Utilisation économe des espaces naturels, lutte contre l'étalement urbain, maîtrise de l'énergie pour limiter les émissions de gaz à effet de serre : autant d'objectifs du Grenelle de l'environnement que les documents d'urbanisme vont devoir traduire concrètement. Dans le cadre du Congrès de l'AMF, un atelier était consacré à ce sujet ce 18 novembre au cours duquel les acteurs locaux ont pu interroger les représentants de l'Etat et témoigner des difficultés qu'ils peuvent rencontrer dans la mise en œuvre de ces orientations.

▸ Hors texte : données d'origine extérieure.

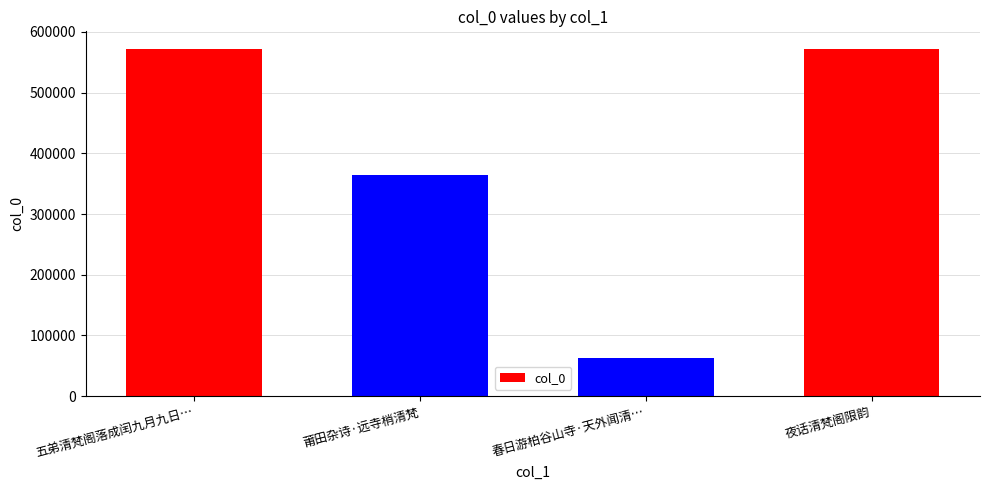

What is the label of the 1st bar from the right?

夜话清梵阁限韵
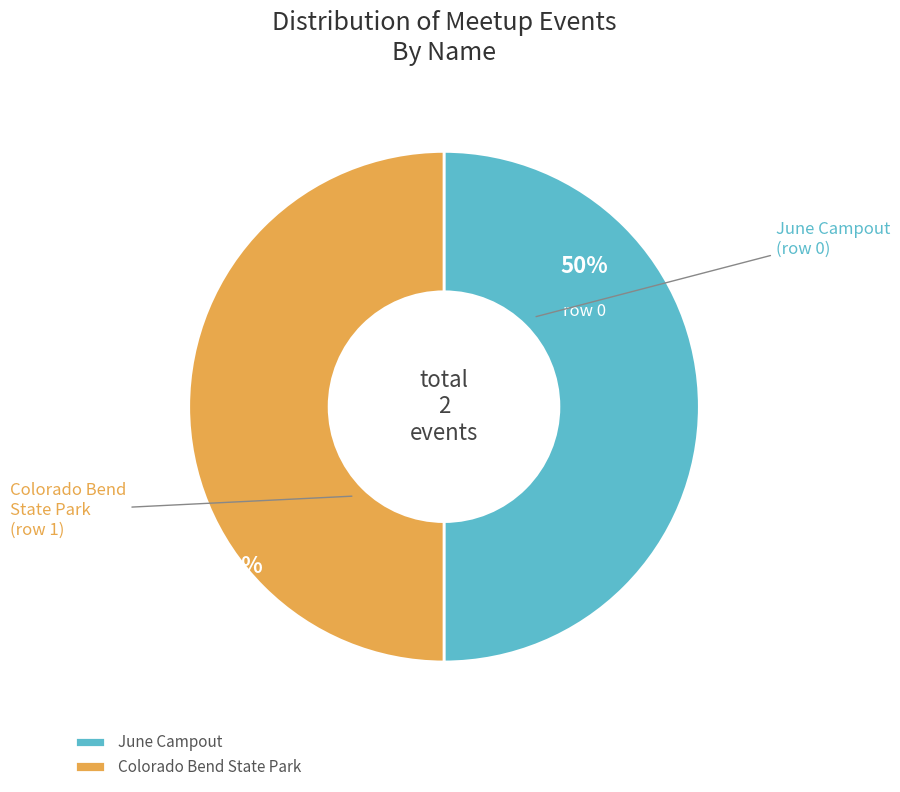

Approximately how many times larger is the value at June Campout compared to Colorado Bend State Park?

1.0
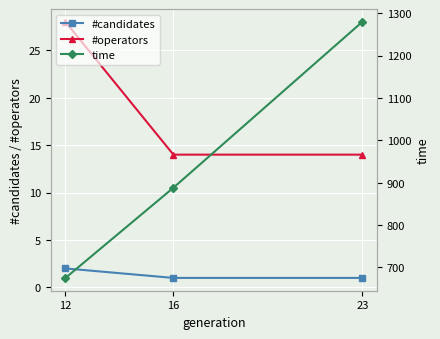

Reading left to right, what are all the values shown in this chart?

#candidates: 2.0	1.0	1.0
#operators: 28.0	14.0	14.0
time: 675.1	888.0	1279.5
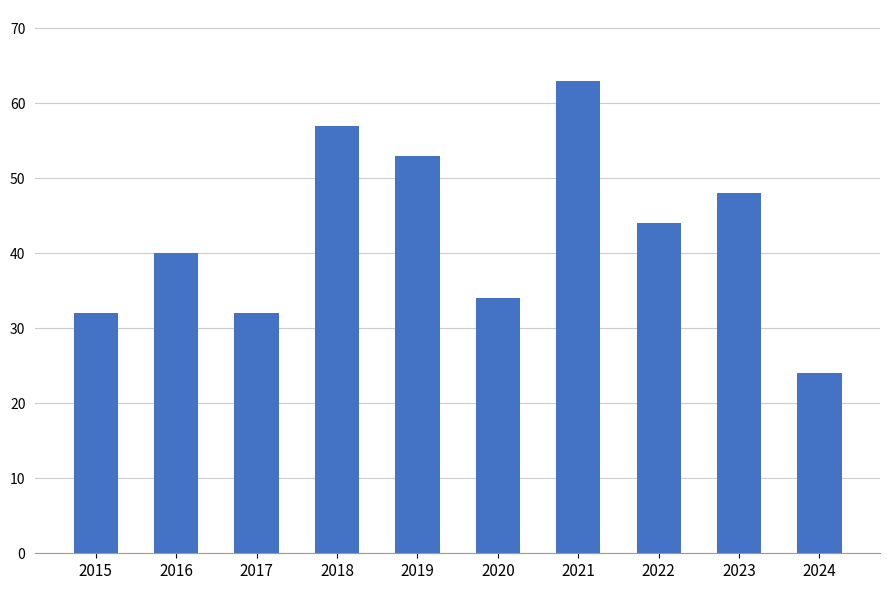

The value at 2015 is 19. True or false?

False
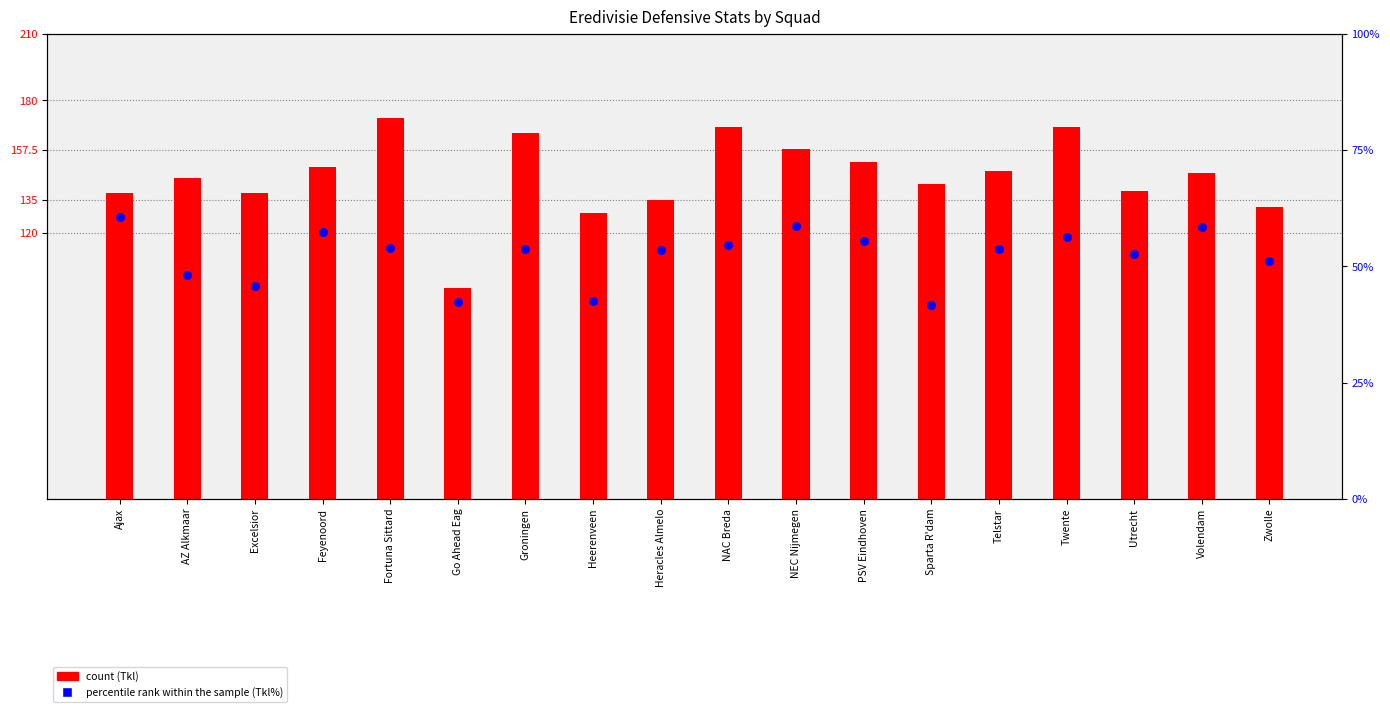

Which series has the largest total across all categories?

count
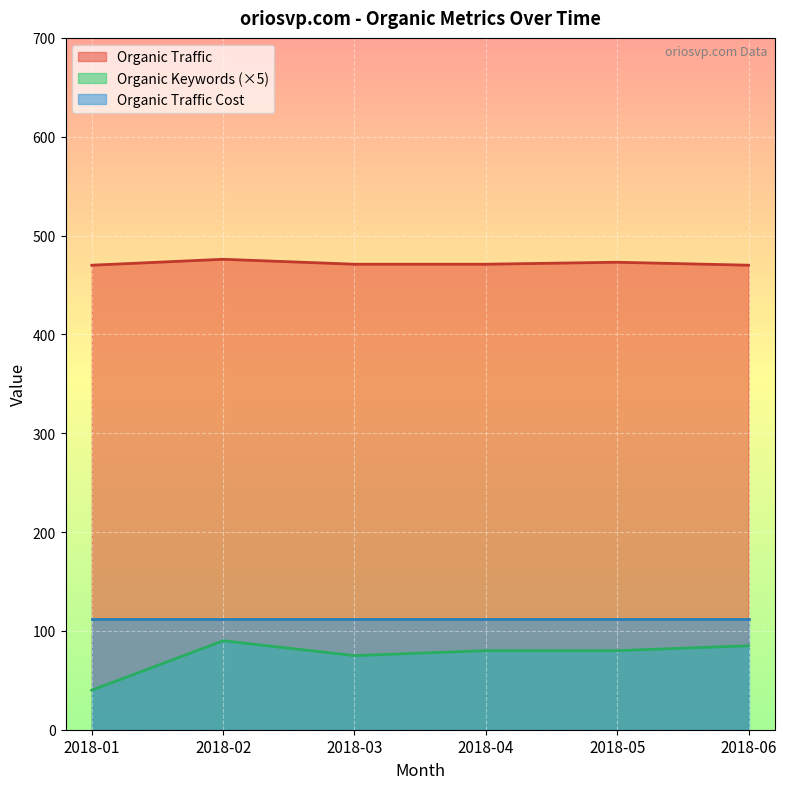

Is the value of Organic Traffic at 2018-02 greater than the value of Organic Traffic Cost at 2018-04?

Yes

Les débats ont d'abord porté sur le contenu des documents d'urbanisme d'orientation - directives territoriales d'aménagement (DTA) et schémas de cohérence territoriale (Scot) - après le Grenelle. Thierry Lemoine, sous-directeur de l'aménagement durable au ministère de l'Ecologie, a reconnu que les DTA telles qu'elles ont existé jusqu'à présent n'apportaient rien par rapport aux Scot. "Elles sont difficiles à décliner sur les territoires concernés. Ce sont des documents opposables mais extrêmement rigides car ils ne sont pas révisables. Leur élaboration par l'Etat prend plus de dix ans et le processus prévoit une phase partenariale limitée."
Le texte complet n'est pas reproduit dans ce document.